DNA isolation and enzymatic hydrolysis. DNA was isolated and purified as described by Lee and Santella (1988). Tissues (liver, kidney and testis) were homogenized using a tissue homogenizer at low speed in 10 ml for each gram of tissue with 10 mM Tris buffer containing 0.15 M NaCl, 10 mM EDTA and 1% SDS (pH 8.0). After homogenization, an equal volume of phenol/m-cresol/8-hydroxyquinoline/water (500 : 70 : 0.5 : 55, w/w/ w/w) was added and the mixture was stirred at room temperature for 30 min. The mixture was then centrifuged at 20,000 ×g for 30 min. DNA was precipitated from the upper aqueous phase by adding 2 vol of 95% ethanol containing 2% potassium acetate. The precipitated DNA was removed by centrifugation and/or spooled out into a glass rod and dissolved in phosphate buffered saline (PBS). The solution was incubated at 37℃ with 10 μg/ml RNase which had been heated at 80℃ for 10 min to inactivate DNase. The sample was then incubated with 20 μg/ml proteinase K for 1 hr at 37℃. The solution of DNA was deproteinized with chloroform/ isoamyl alcohol (24 : 1, v/v), precipitated by adding 2 volumes of 95% ethanol and dissolved again in PBS. DNA concentration was determined by UV absorption spectroscopy. Extractions were repeated until the A260/A280 ratios were between 1.8 and 1.9.

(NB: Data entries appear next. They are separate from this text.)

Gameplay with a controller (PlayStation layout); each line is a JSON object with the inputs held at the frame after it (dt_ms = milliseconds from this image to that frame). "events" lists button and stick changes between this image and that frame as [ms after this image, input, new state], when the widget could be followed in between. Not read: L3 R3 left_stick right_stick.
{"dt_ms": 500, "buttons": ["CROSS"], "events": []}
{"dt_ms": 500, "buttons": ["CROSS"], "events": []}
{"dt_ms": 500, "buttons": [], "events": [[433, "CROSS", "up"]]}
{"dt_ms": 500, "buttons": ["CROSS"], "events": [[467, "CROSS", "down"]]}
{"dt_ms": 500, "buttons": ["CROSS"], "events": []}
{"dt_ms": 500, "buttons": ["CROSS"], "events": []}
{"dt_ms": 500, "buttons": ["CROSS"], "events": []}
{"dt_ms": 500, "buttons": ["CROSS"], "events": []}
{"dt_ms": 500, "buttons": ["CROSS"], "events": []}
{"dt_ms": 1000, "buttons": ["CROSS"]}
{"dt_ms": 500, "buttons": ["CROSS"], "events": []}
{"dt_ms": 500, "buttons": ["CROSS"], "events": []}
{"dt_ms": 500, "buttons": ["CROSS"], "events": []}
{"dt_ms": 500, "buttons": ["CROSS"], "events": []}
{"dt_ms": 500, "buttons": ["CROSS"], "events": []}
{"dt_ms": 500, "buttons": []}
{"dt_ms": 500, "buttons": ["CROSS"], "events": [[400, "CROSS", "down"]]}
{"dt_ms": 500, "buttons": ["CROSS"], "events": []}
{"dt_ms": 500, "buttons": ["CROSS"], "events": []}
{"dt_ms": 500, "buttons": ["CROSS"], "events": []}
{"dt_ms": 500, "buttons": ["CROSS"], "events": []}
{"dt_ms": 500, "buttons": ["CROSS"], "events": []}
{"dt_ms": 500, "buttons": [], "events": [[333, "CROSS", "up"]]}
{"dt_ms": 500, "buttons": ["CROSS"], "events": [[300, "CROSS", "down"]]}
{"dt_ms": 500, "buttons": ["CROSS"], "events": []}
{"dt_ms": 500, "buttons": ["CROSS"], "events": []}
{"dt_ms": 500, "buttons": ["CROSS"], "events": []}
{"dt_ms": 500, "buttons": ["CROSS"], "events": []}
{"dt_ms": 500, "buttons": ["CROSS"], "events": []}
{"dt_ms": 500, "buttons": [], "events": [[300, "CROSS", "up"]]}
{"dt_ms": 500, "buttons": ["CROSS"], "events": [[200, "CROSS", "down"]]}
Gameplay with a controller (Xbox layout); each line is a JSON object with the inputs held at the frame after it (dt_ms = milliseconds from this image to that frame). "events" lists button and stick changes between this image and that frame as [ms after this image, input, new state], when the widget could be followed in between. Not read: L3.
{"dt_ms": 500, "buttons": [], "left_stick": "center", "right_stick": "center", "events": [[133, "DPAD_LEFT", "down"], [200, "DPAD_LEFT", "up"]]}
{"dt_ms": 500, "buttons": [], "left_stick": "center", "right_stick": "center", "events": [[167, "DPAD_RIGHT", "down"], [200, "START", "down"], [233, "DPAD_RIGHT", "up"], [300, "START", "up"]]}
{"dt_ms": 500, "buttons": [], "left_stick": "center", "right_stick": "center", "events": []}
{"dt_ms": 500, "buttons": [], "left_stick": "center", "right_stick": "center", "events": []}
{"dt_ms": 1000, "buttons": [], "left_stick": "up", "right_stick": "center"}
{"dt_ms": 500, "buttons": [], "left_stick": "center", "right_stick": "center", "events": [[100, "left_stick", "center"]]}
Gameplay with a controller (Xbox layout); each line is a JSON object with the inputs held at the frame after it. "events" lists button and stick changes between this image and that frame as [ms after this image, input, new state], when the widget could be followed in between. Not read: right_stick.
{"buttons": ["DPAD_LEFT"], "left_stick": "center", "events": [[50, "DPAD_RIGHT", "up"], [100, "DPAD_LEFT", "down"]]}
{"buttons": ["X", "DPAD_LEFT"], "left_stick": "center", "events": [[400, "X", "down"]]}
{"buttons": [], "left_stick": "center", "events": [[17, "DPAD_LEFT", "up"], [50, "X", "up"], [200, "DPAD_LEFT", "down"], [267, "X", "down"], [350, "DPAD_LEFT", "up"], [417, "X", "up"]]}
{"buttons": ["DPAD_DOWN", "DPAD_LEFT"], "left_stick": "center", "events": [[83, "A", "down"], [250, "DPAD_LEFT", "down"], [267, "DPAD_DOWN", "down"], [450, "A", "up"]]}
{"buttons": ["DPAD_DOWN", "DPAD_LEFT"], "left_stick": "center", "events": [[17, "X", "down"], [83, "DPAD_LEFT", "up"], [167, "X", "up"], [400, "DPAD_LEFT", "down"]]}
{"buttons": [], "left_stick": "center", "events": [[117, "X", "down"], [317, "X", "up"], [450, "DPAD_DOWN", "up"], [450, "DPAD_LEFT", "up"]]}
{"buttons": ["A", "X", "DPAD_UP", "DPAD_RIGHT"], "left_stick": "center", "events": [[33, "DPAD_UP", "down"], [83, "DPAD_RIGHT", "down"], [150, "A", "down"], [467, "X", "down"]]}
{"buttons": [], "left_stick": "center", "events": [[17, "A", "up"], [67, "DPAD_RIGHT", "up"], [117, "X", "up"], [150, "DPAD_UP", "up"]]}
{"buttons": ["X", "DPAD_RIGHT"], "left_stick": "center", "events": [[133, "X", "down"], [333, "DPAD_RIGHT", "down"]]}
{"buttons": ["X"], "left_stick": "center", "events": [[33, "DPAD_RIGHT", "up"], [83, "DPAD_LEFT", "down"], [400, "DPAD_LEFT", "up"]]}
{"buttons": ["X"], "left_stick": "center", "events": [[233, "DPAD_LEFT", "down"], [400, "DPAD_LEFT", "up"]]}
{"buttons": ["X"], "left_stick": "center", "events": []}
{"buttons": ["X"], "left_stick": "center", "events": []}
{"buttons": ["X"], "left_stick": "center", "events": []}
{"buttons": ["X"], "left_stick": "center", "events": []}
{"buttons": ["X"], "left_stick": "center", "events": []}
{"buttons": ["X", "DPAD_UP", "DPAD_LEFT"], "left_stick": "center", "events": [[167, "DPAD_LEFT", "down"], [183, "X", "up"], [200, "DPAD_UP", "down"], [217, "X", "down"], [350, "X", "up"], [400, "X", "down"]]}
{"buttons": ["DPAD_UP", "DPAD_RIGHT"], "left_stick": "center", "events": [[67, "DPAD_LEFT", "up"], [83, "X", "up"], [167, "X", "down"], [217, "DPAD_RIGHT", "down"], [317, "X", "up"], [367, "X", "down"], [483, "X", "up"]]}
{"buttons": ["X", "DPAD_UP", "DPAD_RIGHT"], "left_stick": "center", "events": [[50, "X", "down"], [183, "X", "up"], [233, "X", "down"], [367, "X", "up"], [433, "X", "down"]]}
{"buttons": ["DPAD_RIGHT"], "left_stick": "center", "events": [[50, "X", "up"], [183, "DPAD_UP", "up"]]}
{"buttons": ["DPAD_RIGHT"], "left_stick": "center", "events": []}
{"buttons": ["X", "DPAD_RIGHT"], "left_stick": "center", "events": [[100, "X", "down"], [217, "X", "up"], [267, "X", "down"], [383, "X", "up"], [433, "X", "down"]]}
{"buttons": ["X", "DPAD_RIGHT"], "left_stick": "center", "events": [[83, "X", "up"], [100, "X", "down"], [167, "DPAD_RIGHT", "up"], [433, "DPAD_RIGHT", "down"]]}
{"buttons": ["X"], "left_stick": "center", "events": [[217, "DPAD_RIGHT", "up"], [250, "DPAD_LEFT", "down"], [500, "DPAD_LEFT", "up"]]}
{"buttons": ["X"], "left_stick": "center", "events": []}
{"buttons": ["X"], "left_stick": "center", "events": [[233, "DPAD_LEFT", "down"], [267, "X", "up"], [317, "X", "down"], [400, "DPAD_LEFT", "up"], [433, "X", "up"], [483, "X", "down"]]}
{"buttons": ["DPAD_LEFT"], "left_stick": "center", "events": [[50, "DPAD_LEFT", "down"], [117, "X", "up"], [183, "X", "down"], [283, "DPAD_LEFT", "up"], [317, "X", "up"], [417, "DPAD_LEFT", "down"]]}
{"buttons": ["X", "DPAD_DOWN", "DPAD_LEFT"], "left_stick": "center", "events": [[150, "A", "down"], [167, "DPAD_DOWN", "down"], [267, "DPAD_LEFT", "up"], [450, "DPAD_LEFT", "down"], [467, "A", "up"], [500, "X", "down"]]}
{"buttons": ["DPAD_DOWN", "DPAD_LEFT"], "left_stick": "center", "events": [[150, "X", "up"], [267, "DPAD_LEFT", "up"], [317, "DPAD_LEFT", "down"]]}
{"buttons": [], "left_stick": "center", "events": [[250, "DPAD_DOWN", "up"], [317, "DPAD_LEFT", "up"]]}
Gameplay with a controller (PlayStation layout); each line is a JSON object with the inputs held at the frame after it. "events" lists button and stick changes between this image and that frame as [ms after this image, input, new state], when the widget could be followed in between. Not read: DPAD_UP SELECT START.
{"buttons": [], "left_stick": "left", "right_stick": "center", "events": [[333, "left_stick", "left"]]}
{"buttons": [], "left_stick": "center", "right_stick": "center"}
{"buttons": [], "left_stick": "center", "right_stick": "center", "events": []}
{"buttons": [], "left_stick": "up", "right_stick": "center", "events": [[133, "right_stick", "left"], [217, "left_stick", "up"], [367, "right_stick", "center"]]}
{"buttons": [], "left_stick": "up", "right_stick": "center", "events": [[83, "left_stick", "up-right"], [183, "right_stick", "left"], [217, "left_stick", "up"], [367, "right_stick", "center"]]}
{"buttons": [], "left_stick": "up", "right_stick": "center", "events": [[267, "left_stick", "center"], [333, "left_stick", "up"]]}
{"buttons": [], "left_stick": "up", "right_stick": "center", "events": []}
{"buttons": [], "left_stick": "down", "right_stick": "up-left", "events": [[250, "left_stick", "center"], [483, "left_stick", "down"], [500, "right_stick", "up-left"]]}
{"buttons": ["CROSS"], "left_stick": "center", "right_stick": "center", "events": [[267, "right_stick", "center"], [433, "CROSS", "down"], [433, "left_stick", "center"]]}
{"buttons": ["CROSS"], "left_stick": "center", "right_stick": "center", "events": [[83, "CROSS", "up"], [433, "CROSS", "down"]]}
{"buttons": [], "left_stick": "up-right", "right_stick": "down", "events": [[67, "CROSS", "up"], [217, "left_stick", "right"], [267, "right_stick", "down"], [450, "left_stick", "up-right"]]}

Determination of 8-OHdG in DNA. A marker of oxidative DNA damage, 8-OHdG was measured according to the method of Kasai et al. (1986). Briefly, each 50 μg of DNA sample was suspended in 50 μl of 20 mM sodium acetate buffer (pH 4.1) and denatured in boiling water for 10 min. The samples were digested to deoxynucleosides by incubation with 12 units of nuclease P1 at 37℃ for 1 hr in 40 μl of 1 M Tris-HCl buffer (pH 7.5). The resulting mixture was injected into HPLC (Gilson, Middleton USA) equipped with both Gilson UV/Vis-151 detector (Gilson, Middleton USA) and an ESA Coulochem II System with ESA 5011 analytical cell electrochemical detector (Chelmsford, MA, USA) with the following features; column, Supelcosil ODS (250 × 4.6 mm, 5 μm particle, Supelco, Bellefonte, PA, USA); eluent, 10% aqueous methanol containing 12.5 mM citric acid, 25 mM sodium acetate, 30 mM sodium hydroxide, and 10 mM acetic acid; flow rate, 0.8 ml/min. The molar ratio of 8-OHdG to deoxyguanosine in each DNA sample was determined, based on the peak area of authentic 8-OHdG using the electrochemical detector and the UV absorbance at A254 of dG.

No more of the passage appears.